Another thing to keep in mind is that there are overwhelming odds that you would have to be running Windows for the malware to pose any sort of threat to you. Sure, it’s possible to hack Linux and Mac OS X, but the vast majority of attacks are almost always on Windows PCs. That’s not because Windows users are dumber than Linux and Mac users (well, I’m not going to say that, anyway); it’s just that there are a whole lot more of them.

But let’s say that you are running Windows. That hardly means you’re doomed. For the malware to get a toehold, you need to open a Windows format file — from a stranger. And why would you do that? Opening a Windows format file sent by someone you don’t know has been a mug’s move since the late ’90s, when Word macro Trojans, such as Melissa, were the last word in malware attacks.

Let me remind you of some security commandments that many of you seem to have forgotten:

1)    Thou shall not trust messages from strangers.

2)    Thou shall not fool around with anything remotely dangerous on a Windows PC.

3)    Thou shalt never open an attachment from a stranger.

4)    Thou shalt never, ever open a Windows-specific file from a stranger. Or from your mother, for that matter.

Seriously, ma and pa may be fine people, but they’re probably not security experts. If someone has a good reason to be sending you, say, a docx file, go ahead and open it. If they don’t, then leave it untouched.

I’ll make this even simpler: If you don’t know what something is, don’t click on it!

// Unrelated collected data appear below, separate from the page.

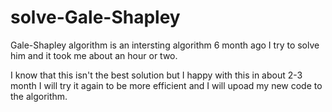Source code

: # solve-Gale-Shapley
Gale-Shapley algorithm is an intersting algorithm 6 month ago I try to solve him and it took me about an hour or two.

I know that this isn't the best solution but I happy with this in about 2-3 month I will try it again to be more efficient and I will upoad my new code to the algorithm.
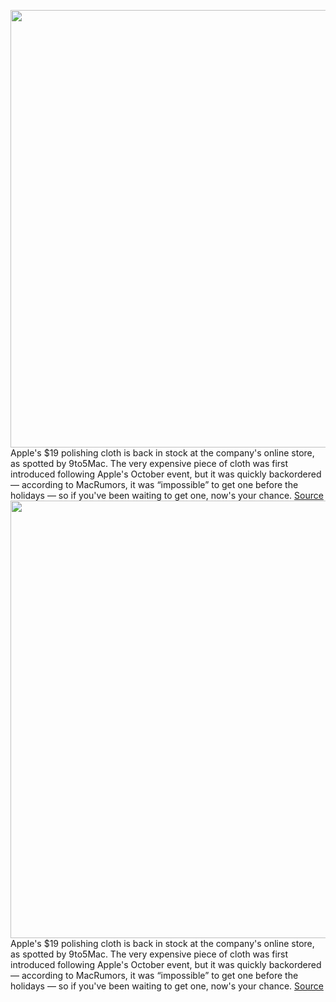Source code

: <img src='https://cdn.vox-cdn.com/thumbor/u4-NRblbloIKpeitux2WnMFR8fY=/0x0:1000x1000/1200x800/filters:focal(420x420:580x580)/cdn.vox-cdn.com/uploads/chorus_image/image/70375575/MM6F3_AV2.0.jpeg' width='700px' /><br/>
Apple's $19 polishing cloth is back in stock at the company's online store, as spotted by 9to5Mac. The very expensive piece of cloth was first introduced following Apple's October event, but it was quickly backordered — according to MacRumors, it was “impossible” to get one before the holidays — so if you've been waiting to get one, now's your chance.
<a href='https://www.theverge.com/2022/1/11/22878673/apple-polishing-cloth-in-stock-online'> Source <a/><img src='https://cdn.vox-cdn.com/thumbor/u4-NRblbloIKpeitux2WnMFR8fY=/0x0:1000x1000/1200x800/filters:focal(420x420:580x580)/cdn.vox-cdn.com/uploads/chorus_image/image/70375575/MM6F3_AV2.0.jpeg' width='700px' /><br/>
Apple's $19 polishing cloth is back in stock at the company's online store, as spotted by 9to5Mac. The very expensive piece of cloth was first introduced following Apple's October event, but it was quickly backordered — according to MacRumors, it was “impossible” to get one before the holidays — so if you've been waiting to get one, now's your chance.
<a href='https://www.theverge.com/2022/1/11/22878673/apple-polishing-cloth-in-stock-online'> Source <a/>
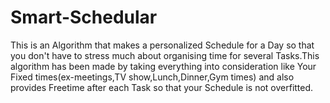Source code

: # Smart-Schedular
This is an Algorithm that makes a personalized Schedule for a Day so that you don't have to stress much about organising time for several Tasks.This algorithm has been made by taking everything into consideration like Your Fixed times(ex-meetings,TV show,Lunch,Dinner,Gym times) and also provides Freetime after each Task so that your Schedule is not overfitted.
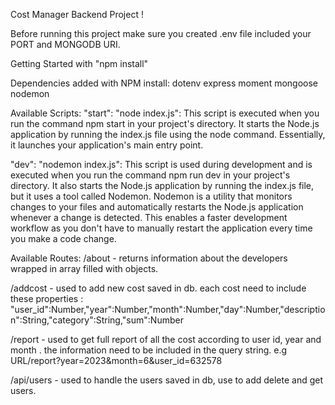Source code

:Cost Manager Backend Project !

Before running this project make sure you created .env file included your PORT and MONGODB URI.

Getting Started with "npm install"

Dependencies added with NPM install:
dotenv
express
moment
mongoose
nodemon

Available Scripts:
"start": "node index.js": This script is executed when you run the command npm start in your project's directory. It starts the Node.js application by running the index.js file using the node command. Essentially, it launches your application's main entry point.

"dev": "nodemon index.js": This script is used during development and is executed when you run the command npm run dev in your project's directory. It also starts the Node.js application by running the index.js file, but it uses a tool called Nodemon. Nodemon is a utility that monitors changes to your files and automatically restarts the Node.js application whenever a change is detected. This enables a faster development workflow as you don't have to manually restart the application every time you make a code change.

Available Routes:
/about - returns information about the developers wrapped in array filled with objects.

/addcost - used to add new cost saved in db. each cost need to include these properties : "user_id":Number,"year":Number,"month":Number,"day":Number,"description":String,"category":String,"sum":Number

/report - used to get full report of all the cost according to user id, year and month . the information need to be included in the query string.
e.g URL/report?year=2023&month=6&user_id=632578

/api/users - used to handle the users saved in db, use to add delete and get users.
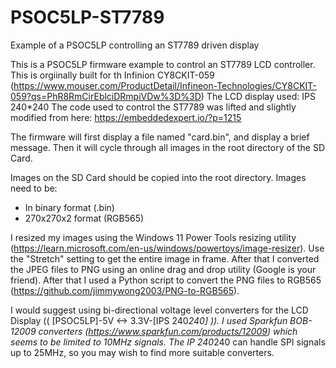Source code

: # PSOC5LP-ST7789
Example of a PSOC5LP controlling an ST7789 driven display

This is a PSOC5LP firmware example to control an ST7789 LCD controller.
This is orgiinally built for th Infinion CY8CKIT-059 (https://www.mouser.com/ProductDetail/Infineon-Technologies/CY8CKIT-059?qs=PhR8RmCirEblciDRmpiVDw%3D%3D)
The LCD display used: IPS 240*240 
The code used to control the ST7789 was lifted and slightly modified from here: https://embeddedexpert.io/?p=1215

The firmware will first display a file named "card.bin", and display a brief message.
Then it will cycle through all images in the root directory of the SD Card.

Images on the SD Card should be copied into the root directory.
Images need to be:
 - In binary format (.bin)
 - 270x270x2 format (RGB565)
 
I resized my images using the Windows 11 Power Tools resizing utility (https://learn.microsoft.com/en-us/windows/powertoys/image-resizer).
Use the "Stretch" setting to get the entire image in frame.
After that I converted the JPEG files to PNG using an online drag and drop utility (Google is your friend).
After that I used a Python script to convert the PNG files to RGB565 (https://github.com/jimmywong2003/PNG-to-RGB565).

I would suggest using bi-directional voltage level converters for the LCD Display (( [PSOC5LP]-5V <-> 3.3V-[IPS 240*240] )).
I used Sparkfun BOB-12009 converters (https://www.sparkfun.com/products/12009) which seems to be limited to 10MHz signals.
The IP 240*240 can handle SPI signals up to 25MHz, so you may wish to find more suitable converters.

Next, let’s look at Maktub Locker and other ransomware programs for half a minute.

Ransomware works only if you’re fool enough to break all the rules I listed above. Once you have a dose, it encrypts your files and tells you to fork over $300 to $500 in Bitcoins, or your files have had it. After you pay up, and if you’re dealing with honest crooks, they’ll give you a key to decrypt your documents, pictures and all the rest. But — shocker! — not all crooks are honest.

Now, what simple thing should you have been doing every day to prevent any need of ever paying such ransoms?

I’ll wait.

How many of you said, “Back up my files”?

Congratulations. You need never fear ransomware. Making current backups is all it takes to mitigate ransomware’s effects.

Yes, you’d still need to clean your PC of the malware, but the vast majority of your files will be safe and sound. It’s a different story when a major business gets hit, such as the Hollywood Presbyterian Medical Center. But, even there, if the hospital had simply practiced regular backups — and it seems it didn’t — it could gotten back 99% of its data at no cost, and it would have been much safer to boot. I mean, after all, just how trustworthy do you think someone is who just locked down a hospital’s data, anyway?

So here’s one more commandment you should have already known:

5)    Thou shalt always back up thy data.

What ticks me off the most about this entire mess is that there’s really no news story here. The attacks never should have gotten through. Even if they did, they should have been useless.